Left Tulsa late Sunday night, stayed in Joplin overnight then headed for Nebraska City in the morning. Met up with Fabian Guerra, Pete McConnell, and Damon Shaw north of St. Joseph. Originally started for Beatrice, but by 3PM there was already a large messy tornado-warned storm between our location on I-29 and the road to Beatrice. We drove west a short distance toward the NE/KS/MO tri-state point near Falls City to look for structure, but could see none. Started getting rain and hail, so headed back to I-29. This storm would go on to produce the Albany MO tornado after we left it. No other good road options around the storm, so we just dropped back south and decided to target the I-70 corridor around Topeka. Saw the cell near Hastings but made the HUGE mistake of blowing it off - because the nearby Falls City storm looked so bad, we were concerned the Hastings/Hebron storm would be similar. Found out later that was the biggest mistake of the season - ouch. Was concerned about metro area chasing around Topeka and KC but it looked like the best area, and we thought there would be nice discrete cells along or south of I-70.

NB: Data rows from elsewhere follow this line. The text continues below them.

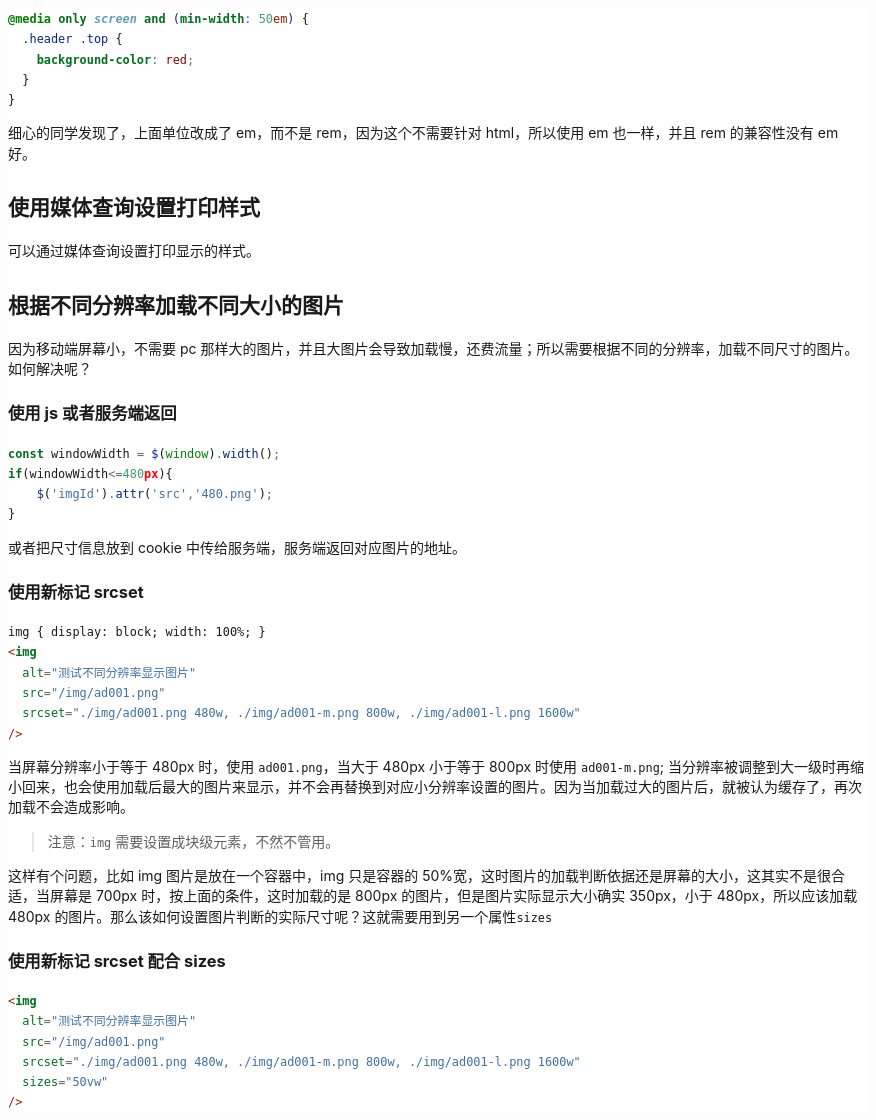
 ```css
@media only screen and (min-width: 50em) {
  .header .top {
    background-color: red;
  }
}
```

细心的同学发现了，上面单位改成了 em，而不是 rem，因为这个不需要针对 html，所以使用 em 也一样，并且 rem 的兼容性没有 em 好。

## 使用媒体查询设置打印样式

可以通过媒体查询设置打印显示的样式。

## 根据不同分辨率加载不同大小的图片

因为移动端屏幕小，不需要 pc 那样大的图片，并且大图片会导致加载慢，还费流量；所以需要根据不同的分辨率，加载不同尺寸的图片。如何解决呢？

### 使用 js 或者服务端返回

```js
const windowWidth = $(window).width();
if(windowWidth<=480px){
    $('imgId').attr('src','480.png');
}
```

或者把尺寸信息放到 cookie 中传给服务端，服务端返回对应图片的地址。

### 使用新标记 srcset

```html
img { display: block; width: 100%; }
<img
  alt="测试不同分辨率显示图片"
  src="/img/ad001.png"
  srcset="./img/ad001.png 480w, ./img/ad001-m.png 800w, ./img/ad001-l.png 1600w"
/>
```

当屏幕分辨率小于等于 480px 时，使用 `ad001.png`，当大于 480px 小于等于 800px 时使用 `ad001-m.png`;
当分辨率被调整到大一级时再缩小回来，也会使用加载后最大的图片来显示，并不会再替换到对应小分辨率设置的图片。因为当加载过大的图片后，就被认为缓存了，再次加载不会造成影响。

> 注意：`img` 需要设置成块级元素，不然不管用。

这样有个问题，比如 img 图片是放在一个容器中，img 只是容器的 50%宽，这时图片的加载判断依据还是屏幕的大小，这其实不是很合适，当屏幕是 700px 时，按上面的条件，这时加载的是 800px 的图片，但是图片实际显示大小确实 350px，小于 480px，所以应该加载 480px 的图片。那么该如何设置图片判断的实际尺寸呢？这就需要用到另一个属性`sizes`

### 使用新标记 srcset 配合 sizes

```html
<img
  alt="测试不同分辨率显示图片"
  src="/img/ad001.png"
  srcset="./img/ad001.png 480w, ./img/ad001-m.png 800w, ./img/ad001-l.png 1600w"
  sizes="50vw"
/>
```
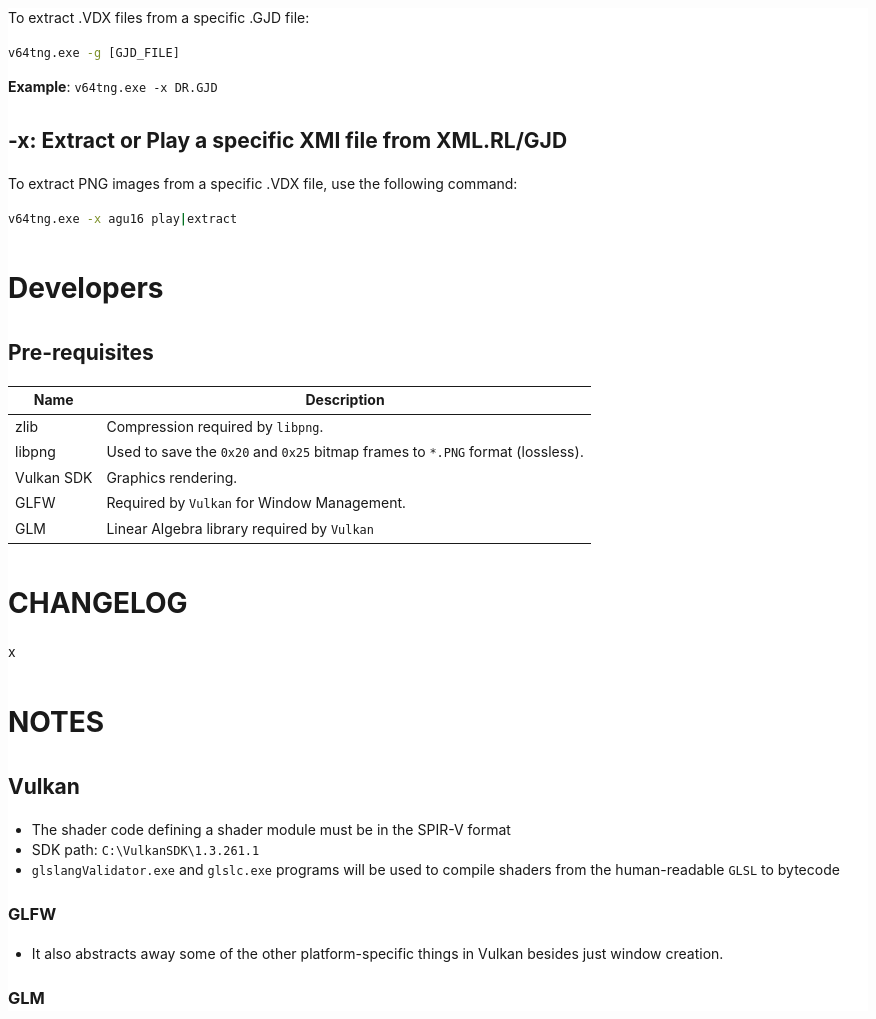 To extract .VDX files from a specific .GJD file:

```cmd
v64tng.exe -g [GJD_FILE]
```

**Example**: `v64tng.exe -x DR.GJD`

## -x: Extract or Play a specific XMI file from XML.RL/GJD

To extract PNG images from a specific .VDX file, use the following command:

```cmd
v64tng.exe -x agu16 play|extract
```

# Developers

## Pre-requisites

| Name       | Description                                                                    |
| ---------- | ------------------------------------------------------------------------------ |
| zlib       | Compression required by `libpng`.                                              |
| libpng     | Used to save the `0x20` and `0x25` bitmap frames to `*.PNG` format (lossless). |
| Vulkan SDK | Graphics rendering.                                                            |
| GLFW       | Required by `Vulkan` for Window Management.                                    |
| GLM        | Linear Algebra library required by `Vulkan`                                    |

# CHANGELOG

x

# NOTES

## Vulkan

- The shader code defining a shader module must be in the SPIR-V format
- SDK path: `C:\VulkanSDK\1.3.261.1`
- `glslangValidator.exe` and `glslc.exe` programs will be used to compile shaders from the human-readable `GLSL` to bytecode

### GLFW

- It also abstracts away some of the other platform-specific things in Vulkan besides just window creation.

### GLM
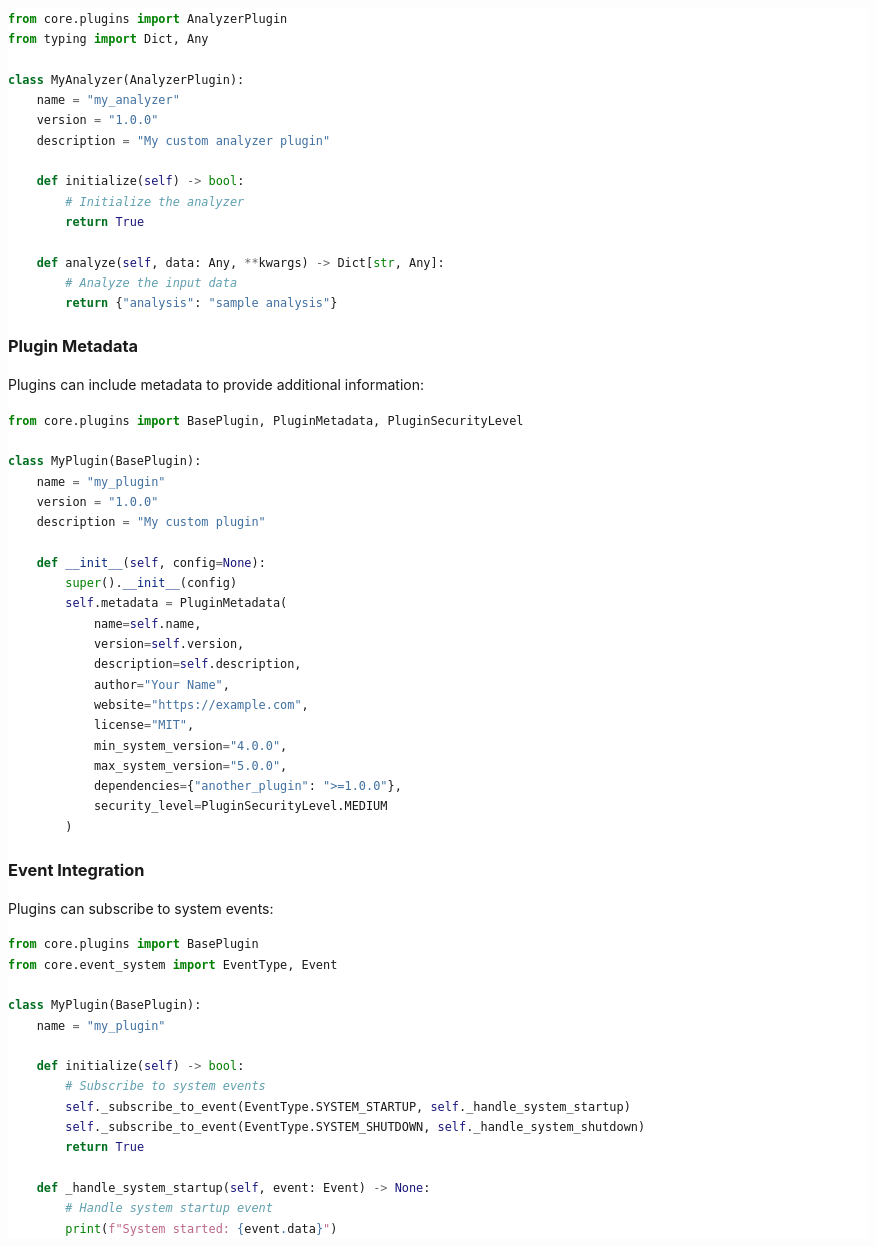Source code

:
 ```python
from core.plugins import AnalyzerPlugin
from typing import Dict, Any

class MyAnalyzer(AnalyzerPlugin):
    name = "my_analyzer"
    version = "1.0.0"
    description = "My custom analyzer plugin"
    
    def initialize(self) -> bool:
        # Initialize the analyzer
        return True
    
    def analyze(self, data: Any, **kwargs) -> Dict[str, Any]:
        # Analyze the input data
        return {"analysis": "sample analysis"}
```

### Plugin Metadata

Plugins can include metadata to provide additional information:

```python
from core.plugins import BasePlugin, PluginMetadata, PluginSecurityLevel

class MyPlugin(BasePlugin):
    name = "my_plugin"
    version = "1.0.0"
    description = "My custom plugin"
    
    def __init__(self, config=None):
        super().__init__(config)
        self.metadata = PluginMetadata(
            name=self.name,
            version=self.version,
            description=self.description,
            author="Your Name",
            website="https://example.com",
            license="MIT",
            min_system_version="4.0.0",
            max_system_version="5.0.0",
            dependencies={"another_plugin": ">=1.0.0"},
            security_level=PluginSecurityLevel.MEDIUM
        )
```

### Event Integration

Plugins can subscribe to system events:

```python
from core.plugins import BasePlugin
from core.event_system import EventType, Event

class MyPlugin(BasePlugin):
    name = "my_plugin"
    
    def initialize(self) -> bool:
        # Subscribe to system events
        self._subscribe_to_event(EventType.SYSTEM_STARTUP, self._handle_system_startup)
        self._subscribe_to_event(EventType.SYSTEM_SHUTDOWN, self._handle_system_shutdown)
        return True
    
    def _handle_system_startup(self, event: Event) -> None:
        # Handle system startup event
        print(f"System started: {event.data}")
```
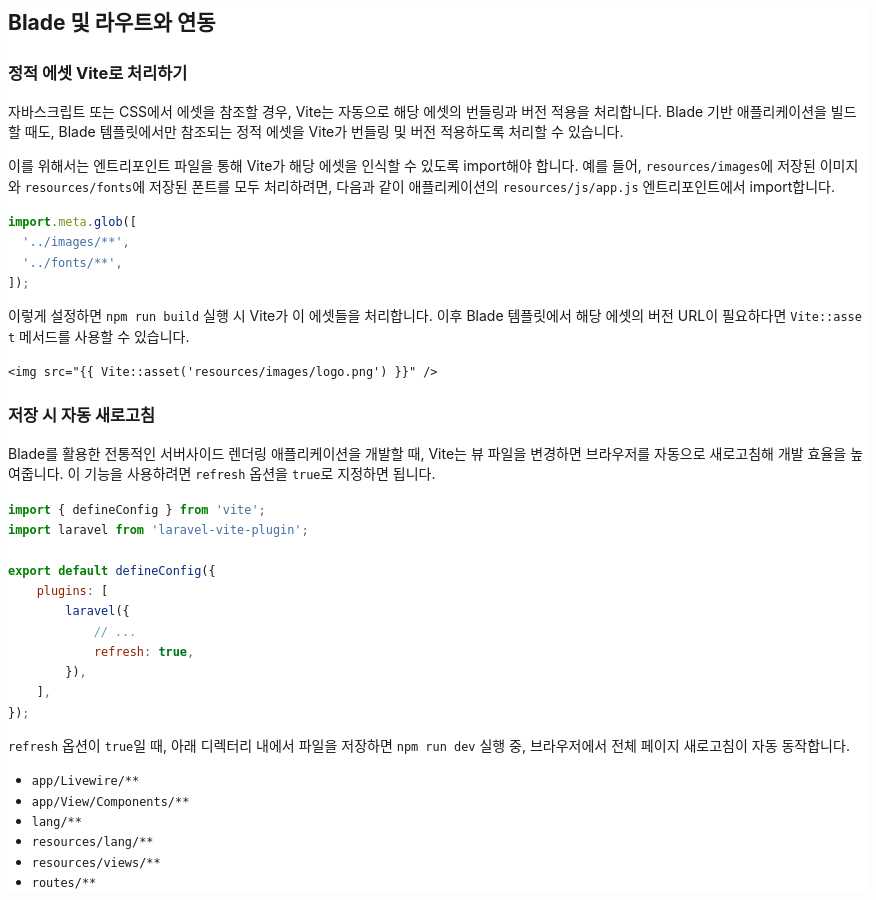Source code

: <a name="working-with-blade-and-routes"></a>
## Blade 및 라우트와 연동

<a name="blade-processing-static-assets"></a>
### 정적 에셋 Vite로 처리하기

자바스크립트 또는 CSS에서 에셋을 참조할 경우, Vite는 자동으로 해당 에셋의 번들링과 버전 적용을 처리합니다. Blade 기반 애플리케이션을 빌드할 때도, Blade 템플릿에서만 참조되는 정적 에셋을 Vite가 번들링 및 버전 적용하도록 처리할 수 있습니다.

이를 위해서는 엔트리포인트 파일을 통해 Vite가 해당 에셋을 인식할 수 있도록 import해야 합니다. 예를 들어, `resources/images`에 저장된 이미지와 `resources/fonts`에 저장된 폰트를 모두 처리하려면, 다음과 같이 애플리케이션의 `resources/js/app.js` 엔트리포인트에서 import합니다.

```js
import.meta.glob([
  '../images/**',
  '../fonts/**',
]);
```

이렇게 설정하면 `npm run build` 실행 시 Vite가 이 에셋들을 처리합니다. 이후 Blade 템플릿에서 해당 에셋의 버전 URL이 필요하다면 `Vite::asset` 메서드를 사용할 수 있습니다.

```blade
<img src="{{ Vite::asset('resources/images/logo.png') }}" />
```

<a name="blade-refreshing-on-save"></a>
### 저장 시 자동 새로고침

Blade를 활용한 전통적인 서버사이드 렌더링 애플리케이션을 개발할 때, Vite는 뷰 파일을 변경하면 브라우저를 자동으로 새로고침해 개발 효율을 높여줍니다. 이 기능을 사용하려면 `refresh` 옵션을 `true`로 지정하면 됩니다.

```js
import { defineConfig } from 'vite';
import laravel from 'laravel-vite-plugin';

export default defineConfig({
    plugins: [
        laravel({
            // ...
            refresh: true,
        }),
    ],
});
```

`refresh` 옵션이 `true`일 때, 아래 디렉터리 내에서 파일을 저장하면 `npm run dev` 실행 중, 브라우저에서 전체 페이지 새로고침이 자동 동작합니다.

- `app/Livewire/**`
- `app/View/Components/**`
- `lang/**`
- `resources/lang/**`
- `resources/views/**`
- `routes/**`

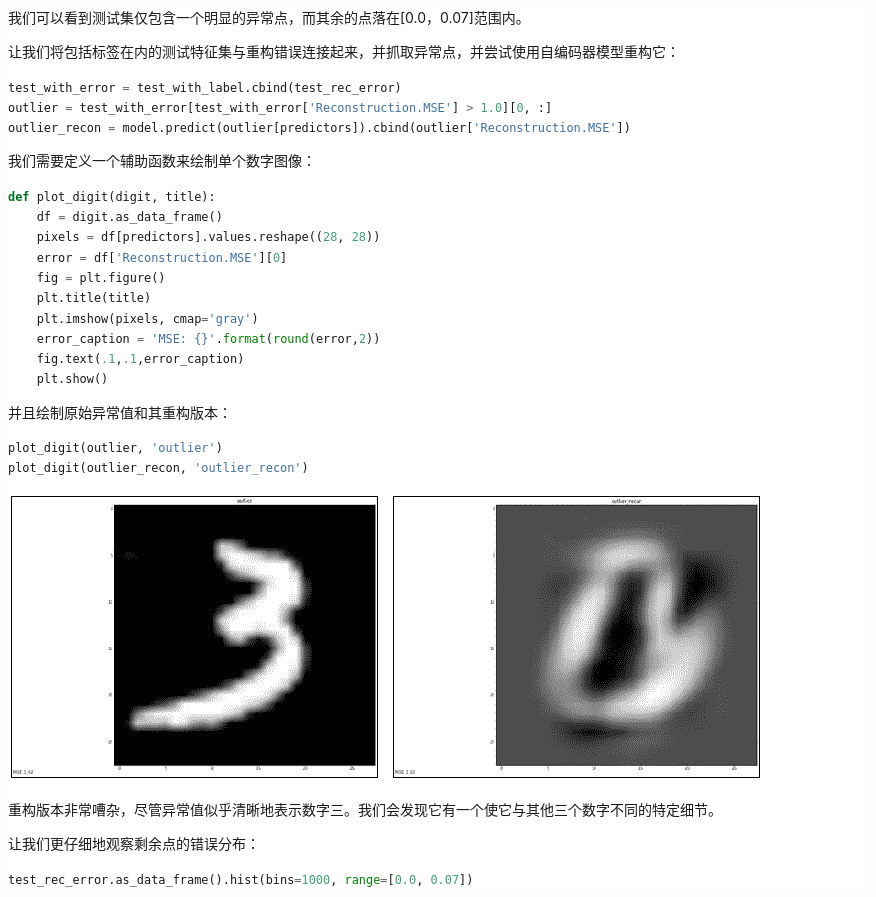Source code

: 我们可以看到测试集仅包含一个明显的异常点，而其余的点落在[0.0，0.07]范围内。

让我们将包括标签在内的测试特征集与重构错误连接起来，并抓取异常点，并尝试使用自编码器模型重构它：

```py
test_with_error = test_with_label.cbind(test_rec_error)
outlier = test_with_error[test_with_error['Reconstruction.MSE'] > 1.0][0, :]
outlier_recon = model.predict(outlier[predictors]).cbind(outlier['Reconstruction.MSE'])
```

我们需要定义一个辅助函数来绘制单个数字图像：

```py
def plot_digit(digit, title):
    df = digit.as_data_frame()
    pixels = df[predictors].values.reshape((28, 28))
    error = df['Reconstruction.MSE'][0]
    fig = plt.figure()
    plt.title(title)
    plt.imshow(pixels, cmap='gray')
    error_caption = 'MSE: {}'.format(round(error,2)) 
    fig.text(.1,.1,error_caption)
    plt.show()
```

并且绘制原始异常值和其重构版本：

```py
plot_digit(outlier, 'outlier')
plot_digit(outlier_recon, 'outlier_recon')
```

![MNIST 数字异常识别](img/00316.jpeg)

重构版本非常嘈杂，尽管异常值似乎清晰地表示数字三。我们会发现它有一个使它与其他三个数字不同的特定细节。

让我们更仔细地观察剩余点的错误分布：

```py
test_rec_error.as_data_frame().hist(bins=1000, range=[0.0, 0.07])
```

When the Topeka cells went up, we jumped on them and were set up watching the rain-free base of the southern-most cell near Lyndon within 20 minutes:
http://wvlightning.com/2004/may24a.jpg
Great inflow and moderate rising scud motion under the base. Wall clouds tried to form and dissipate but just could not get going. Rotation was never very rapid but was distinct. Nice hook showed up on radar for a moment as we watched the storm. We repositioned several times to get closer, but everything fell apart as we got within a half-mile or so of the meso near Burlingame. A tornado warning was issued for Burlingame and the sirens sounded, but we never saw anything interesting. Dropped back south to get to a new cell forming on the southern flank near Osage City, under a constant barrage of intense CGs. Lightning was so intense and frequent that when we got to the base of the new storm at Melvern Lake, I stayed in the truck! If you know me that says a lot- I'm a lightning fanatic, but this stuff was rediculous:
http://wvlightning.com/2004/may24d.jpg
http://wvlightning.com/2004/may24c.jpg
http://wvlightning.com/2004/may24b.jpg
We could make out a new, large lowering to the northwest near Lyndon. Never could get a good look at it due to the hills, by the time we closed in on it it became disorganized and invisible anyway in the fading daylight. Stopped again at Lebo to shoot lightning photos on the backside of the storms, then headed to Emporia for the night.
It really hurt to see the awesome tornadoes that the Hebron storm produced, because we could have easily caught it had we decided to go for it. Oh well, you can't get them all! Still been an awesome season.